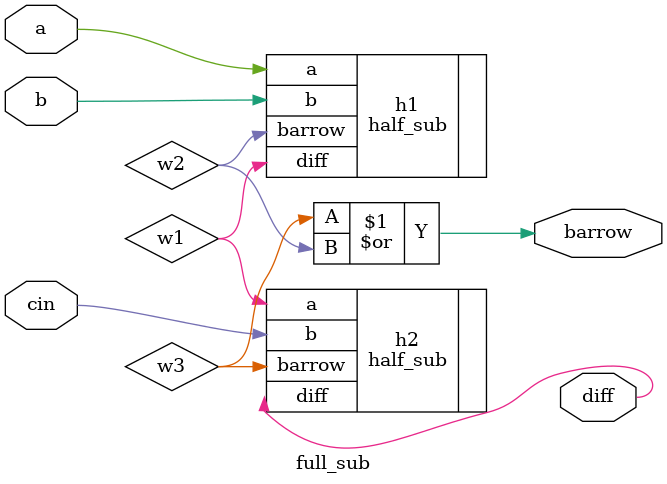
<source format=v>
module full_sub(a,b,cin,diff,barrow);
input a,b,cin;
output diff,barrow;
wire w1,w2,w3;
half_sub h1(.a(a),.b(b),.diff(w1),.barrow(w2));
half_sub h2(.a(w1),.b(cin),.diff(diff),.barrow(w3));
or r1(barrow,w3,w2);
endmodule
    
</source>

_ _ _ _ _ _ _

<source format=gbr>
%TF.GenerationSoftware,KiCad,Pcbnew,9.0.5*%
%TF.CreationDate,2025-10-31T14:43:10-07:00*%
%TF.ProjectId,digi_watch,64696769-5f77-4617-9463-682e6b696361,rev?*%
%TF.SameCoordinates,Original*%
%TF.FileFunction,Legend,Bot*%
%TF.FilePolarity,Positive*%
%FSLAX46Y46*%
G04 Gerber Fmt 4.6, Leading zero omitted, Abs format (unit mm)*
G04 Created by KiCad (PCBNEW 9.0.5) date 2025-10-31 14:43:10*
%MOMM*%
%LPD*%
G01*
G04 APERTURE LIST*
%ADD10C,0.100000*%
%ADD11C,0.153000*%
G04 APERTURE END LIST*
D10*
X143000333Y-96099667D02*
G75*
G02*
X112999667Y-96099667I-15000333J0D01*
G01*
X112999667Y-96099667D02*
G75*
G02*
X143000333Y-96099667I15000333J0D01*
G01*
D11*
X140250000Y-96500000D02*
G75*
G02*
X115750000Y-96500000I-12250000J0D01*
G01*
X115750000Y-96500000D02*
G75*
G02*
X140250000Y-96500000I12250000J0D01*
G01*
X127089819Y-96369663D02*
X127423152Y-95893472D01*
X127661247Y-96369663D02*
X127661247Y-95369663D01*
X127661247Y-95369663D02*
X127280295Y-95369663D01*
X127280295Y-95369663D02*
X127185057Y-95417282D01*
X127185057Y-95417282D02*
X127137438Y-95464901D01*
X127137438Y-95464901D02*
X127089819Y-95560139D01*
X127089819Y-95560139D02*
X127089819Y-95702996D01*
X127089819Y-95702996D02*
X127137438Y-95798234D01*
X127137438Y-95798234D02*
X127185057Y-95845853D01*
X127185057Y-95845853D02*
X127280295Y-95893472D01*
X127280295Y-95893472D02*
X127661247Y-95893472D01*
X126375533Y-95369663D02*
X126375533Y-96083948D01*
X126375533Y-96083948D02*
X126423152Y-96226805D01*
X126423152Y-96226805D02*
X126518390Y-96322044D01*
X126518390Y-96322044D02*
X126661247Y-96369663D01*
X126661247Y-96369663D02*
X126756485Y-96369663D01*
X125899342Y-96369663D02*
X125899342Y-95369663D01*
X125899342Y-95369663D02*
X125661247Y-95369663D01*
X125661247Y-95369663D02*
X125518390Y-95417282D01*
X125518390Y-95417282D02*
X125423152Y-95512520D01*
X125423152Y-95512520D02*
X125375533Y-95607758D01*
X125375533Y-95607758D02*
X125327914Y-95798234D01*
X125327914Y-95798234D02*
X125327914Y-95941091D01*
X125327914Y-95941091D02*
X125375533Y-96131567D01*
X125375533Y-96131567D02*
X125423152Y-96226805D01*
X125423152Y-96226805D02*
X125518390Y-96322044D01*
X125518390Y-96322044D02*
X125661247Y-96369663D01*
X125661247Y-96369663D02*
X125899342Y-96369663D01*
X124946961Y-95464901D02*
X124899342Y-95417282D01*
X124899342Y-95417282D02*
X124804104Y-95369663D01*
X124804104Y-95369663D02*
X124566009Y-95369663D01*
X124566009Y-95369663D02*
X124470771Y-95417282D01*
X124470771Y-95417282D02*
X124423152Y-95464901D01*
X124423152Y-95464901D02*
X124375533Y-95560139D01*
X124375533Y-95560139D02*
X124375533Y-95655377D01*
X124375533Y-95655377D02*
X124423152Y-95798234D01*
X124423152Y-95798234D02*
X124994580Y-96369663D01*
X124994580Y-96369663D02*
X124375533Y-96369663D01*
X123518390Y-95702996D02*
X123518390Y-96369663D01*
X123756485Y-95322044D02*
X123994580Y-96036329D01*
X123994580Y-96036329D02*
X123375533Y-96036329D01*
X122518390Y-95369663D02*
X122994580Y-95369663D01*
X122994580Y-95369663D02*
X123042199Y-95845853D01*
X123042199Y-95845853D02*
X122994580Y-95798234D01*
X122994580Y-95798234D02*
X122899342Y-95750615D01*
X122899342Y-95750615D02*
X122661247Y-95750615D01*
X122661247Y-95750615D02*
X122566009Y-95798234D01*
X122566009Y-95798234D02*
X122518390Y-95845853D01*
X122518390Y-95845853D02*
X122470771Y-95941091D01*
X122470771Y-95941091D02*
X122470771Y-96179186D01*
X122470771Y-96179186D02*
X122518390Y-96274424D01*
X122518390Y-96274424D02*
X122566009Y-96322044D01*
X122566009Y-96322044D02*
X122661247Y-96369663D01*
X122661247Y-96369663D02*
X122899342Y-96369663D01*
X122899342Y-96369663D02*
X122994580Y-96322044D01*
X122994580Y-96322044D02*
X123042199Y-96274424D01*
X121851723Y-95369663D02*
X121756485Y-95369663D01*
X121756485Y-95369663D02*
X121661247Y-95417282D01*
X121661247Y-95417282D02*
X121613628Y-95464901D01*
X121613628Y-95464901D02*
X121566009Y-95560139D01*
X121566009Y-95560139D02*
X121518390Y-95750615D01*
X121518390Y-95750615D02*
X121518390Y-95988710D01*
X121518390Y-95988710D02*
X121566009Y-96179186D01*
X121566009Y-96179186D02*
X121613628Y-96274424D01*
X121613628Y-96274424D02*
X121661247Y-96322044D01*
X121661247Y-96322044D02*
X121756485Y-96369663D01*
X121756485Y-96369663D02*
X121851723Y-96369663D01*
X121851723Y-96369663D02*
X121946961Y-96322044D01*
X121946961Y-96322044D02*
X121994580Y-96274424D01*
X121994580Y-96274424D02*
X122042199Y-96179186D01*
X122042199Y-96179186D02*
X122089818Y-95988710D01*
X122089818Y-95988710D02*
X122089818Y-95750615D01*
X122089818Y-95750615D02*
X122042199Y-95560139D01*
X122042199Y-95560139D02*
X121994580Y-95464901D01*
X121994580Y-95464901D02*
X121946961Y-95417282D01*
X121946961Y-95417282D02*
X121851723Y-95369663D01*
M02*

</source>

_ _ _ _ _ _ _

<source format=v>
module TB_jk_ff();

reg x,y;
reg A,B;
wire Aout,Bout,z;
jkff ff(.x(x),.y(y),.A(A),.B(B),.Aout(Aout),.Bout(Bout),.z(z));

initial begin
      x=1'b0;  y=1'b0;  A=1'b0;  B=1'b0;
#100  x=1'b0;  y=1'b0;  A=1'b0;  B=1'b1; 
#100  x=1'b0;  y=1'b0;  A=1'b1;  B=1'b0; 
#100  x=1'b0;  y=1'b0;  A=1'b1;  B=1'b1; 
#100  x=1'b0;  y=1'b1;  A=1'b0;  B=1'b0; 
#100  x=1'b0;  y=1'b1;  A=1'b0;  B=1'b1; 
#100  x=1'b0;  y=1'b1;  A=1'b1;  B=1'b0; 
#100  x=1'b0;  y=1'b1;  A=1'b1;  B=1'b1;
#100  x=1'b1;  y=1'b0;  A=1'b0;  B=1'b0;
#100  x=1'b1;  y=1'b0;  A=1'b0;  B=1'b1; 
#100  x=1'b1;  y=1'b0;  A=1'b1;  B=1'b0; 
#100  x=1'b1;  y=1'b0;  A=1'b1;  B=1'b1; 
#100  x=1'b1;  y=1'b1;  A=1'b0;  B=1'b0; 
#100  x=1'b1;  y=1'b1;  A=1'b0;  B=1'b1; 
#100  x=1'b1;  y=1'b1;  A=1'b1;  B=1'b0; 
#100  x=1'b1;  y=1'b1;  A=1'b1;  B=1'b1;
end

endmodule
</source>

_ _ _ _ _ _ _

TASK TO COMPLETE>
Please filter the data down to the lines containing the word "KiCad".

RESPONSE TO THIS EXERCISE>
%TF.GenerationSoftware,KiCad,Pcbnew,9.0.5*%
G04 Created by KiCad (PCBNEW 9.0.5) date 2025-10-31 14:43:10*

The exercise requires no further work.